== MATERIALS PROVIDED ==

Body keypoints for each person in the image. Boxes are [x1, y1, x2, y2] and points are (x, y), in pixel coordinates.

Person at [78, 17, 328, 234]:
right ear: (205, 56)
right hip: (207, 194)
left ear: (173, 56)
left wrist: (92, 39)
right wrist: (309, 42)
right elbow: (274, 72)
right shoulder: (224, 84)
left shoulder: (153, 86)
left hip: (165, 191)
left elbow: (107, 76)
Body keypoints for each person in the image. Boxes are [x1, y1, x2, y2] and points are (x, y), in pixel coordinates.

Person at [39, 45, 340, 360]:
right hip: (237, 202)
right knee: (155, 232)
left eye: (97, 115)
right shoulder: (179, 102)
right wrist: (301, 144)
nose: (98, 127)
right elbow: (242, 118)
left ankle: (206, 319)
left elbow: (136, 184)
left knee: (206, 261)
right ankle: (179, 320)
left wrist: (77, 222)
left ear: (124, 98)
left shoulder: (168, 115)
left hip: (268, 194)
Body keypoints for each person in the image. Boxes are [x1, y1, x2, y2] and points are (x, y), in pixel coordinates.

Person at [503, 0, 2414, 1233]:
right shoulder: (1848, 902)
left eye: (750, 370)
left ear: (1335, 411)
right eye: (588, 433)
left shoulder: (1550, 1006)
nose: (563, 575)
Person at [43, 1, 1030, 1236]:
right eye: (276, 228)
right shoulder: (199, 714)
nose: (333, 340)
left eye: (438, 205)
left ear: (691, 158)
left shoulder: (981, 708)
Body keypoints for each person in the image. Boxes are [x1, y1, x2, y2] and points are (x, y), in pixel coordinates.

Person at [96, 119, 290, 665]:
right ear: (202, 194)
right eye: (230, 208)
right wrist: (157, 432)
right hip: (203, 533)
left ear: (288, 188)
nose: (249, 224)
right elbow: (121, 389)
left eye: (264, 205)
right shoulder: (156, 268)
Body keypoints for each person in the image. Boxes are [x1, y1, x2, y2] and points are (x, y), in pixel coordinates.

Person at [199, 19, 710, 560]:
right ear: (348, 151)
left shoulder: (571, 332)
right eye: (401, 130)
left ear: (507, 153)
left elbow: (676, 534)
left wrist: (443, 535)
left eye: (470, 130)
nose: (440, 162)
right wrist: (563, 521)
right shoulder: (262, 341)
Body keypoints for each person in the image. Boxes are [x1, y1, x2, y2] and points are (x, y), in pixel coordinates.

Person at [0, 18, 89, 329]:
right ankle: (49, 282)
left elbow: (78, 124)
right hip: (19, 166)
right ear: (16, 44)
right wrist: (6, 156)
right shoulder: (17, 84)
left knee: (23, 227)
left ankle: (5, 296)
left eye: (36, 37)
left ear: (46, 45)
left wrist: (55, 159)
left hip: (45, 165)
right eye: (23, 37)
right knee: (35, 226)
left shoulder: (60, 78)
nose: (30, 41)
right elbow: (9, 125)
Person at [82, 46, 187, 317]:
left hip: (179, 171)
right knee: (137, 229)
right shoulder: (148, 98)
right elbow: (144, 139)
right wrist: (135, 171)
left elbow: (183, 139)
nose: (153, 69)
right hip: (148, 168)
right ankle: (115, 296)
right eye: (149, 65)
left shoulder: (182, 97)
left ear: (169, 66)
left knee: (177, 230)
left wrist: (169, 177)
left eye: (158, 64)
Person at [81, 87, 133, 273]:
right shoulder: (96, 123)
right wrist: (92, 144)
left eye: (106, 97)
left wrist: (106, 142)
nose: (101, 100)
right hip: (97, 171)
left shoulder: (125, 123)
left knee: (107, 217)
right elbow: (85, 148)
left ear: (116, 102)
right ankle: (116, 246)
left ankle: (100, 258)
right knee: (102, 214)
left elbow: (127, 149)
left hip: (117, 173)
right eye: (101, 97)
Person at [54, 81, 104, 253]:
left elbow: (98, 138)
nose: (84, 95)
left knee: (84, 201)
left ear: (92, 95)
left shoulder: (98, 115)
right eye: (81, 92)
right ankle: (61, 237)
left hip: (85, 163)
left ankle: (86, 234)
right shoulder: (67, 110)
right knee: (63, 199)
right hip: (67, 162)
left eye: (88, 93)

===

[WHAT YOU ARE ASKED TO DO]:
Within the material above, the line with "right shoulder: (1848, 902)" opens the range and the line with "right wrist: (135, 171)" closes it; reproduce that range word for word.

[EXERCISE RESPONSE]:
right shoulder: (1848, 902)
left eye: (750, 370)
left ear: (1335, 411)
right eye: (588, 433)
left shoulder: (1550, 1006)
nose: (563, 575)
Person at [43, 1, 1030, 1236]:
right eye: (276, 228)
right shoulder: (199, 714)
nose: (333, 340)
left eye: (438, 205)
left ear: (691, 158)
left shoulder: (981, 708)
Body keypoints for each person in the image. Boxes are [x1, y1, x2, y2] and points are (x, y), in pixel coordinates.

Person at [96, 119, 290, 665]:
right ear: (202, 194)
right eye: (230, 208)
right wrist: (157, 432)
right hip: (203, 533)
left ear: (288, 188)
nose: (249, 224)
right elbow: (121, 389)
left eye: (264, 205)
right shoulder: (156, 268)
Body keypoints for each person in the image. Boxes are [x1, y1, x2, y2] and points are (x, y), in pixel coordinates.

Person at [199, 19, 710, 560]:
right ear: (348, 151)
left shoulder: (571, 332)
right eye: (401, 130)
left ear: (507, 153)
left elbow: (676, 534)
left wrist: (443, 535)
left eye: (470, 130)
nose: (440, 162)
right wrist: (563, 521)
right shoulder: (262, 341)
Body keypoints for each person in the image. Boxes are [x1, y1, x2, y2] and points are (x, y), in pixel coordinates.

Person at [0, 18, 89, 329]:
right ankle: (49, 282)
left elbow: (78, 124)
right hip: (19, 166)
right ear: (16, 44)
right wrist: (6, 156)
right shoulder: (17, 84)
left knee: (23, 227)
left ankle: (5, 296)
left eye: (36, 37)
left ear: (46, 45)
left wrist: (55, 159)
left hip: (45, 165)
right eye: (23, 37)
right knee: (35, 226)
left shoulder: (60, 78)
nose: (30, 41)
right elbow: (9, 125)
Person at [82, 46, 187, 317]:
left hip: (179, 171)
right knee: (137, 229)
right shoulder: (148, 98)
right elbow: (144, 139)
right wrist: (135, 171)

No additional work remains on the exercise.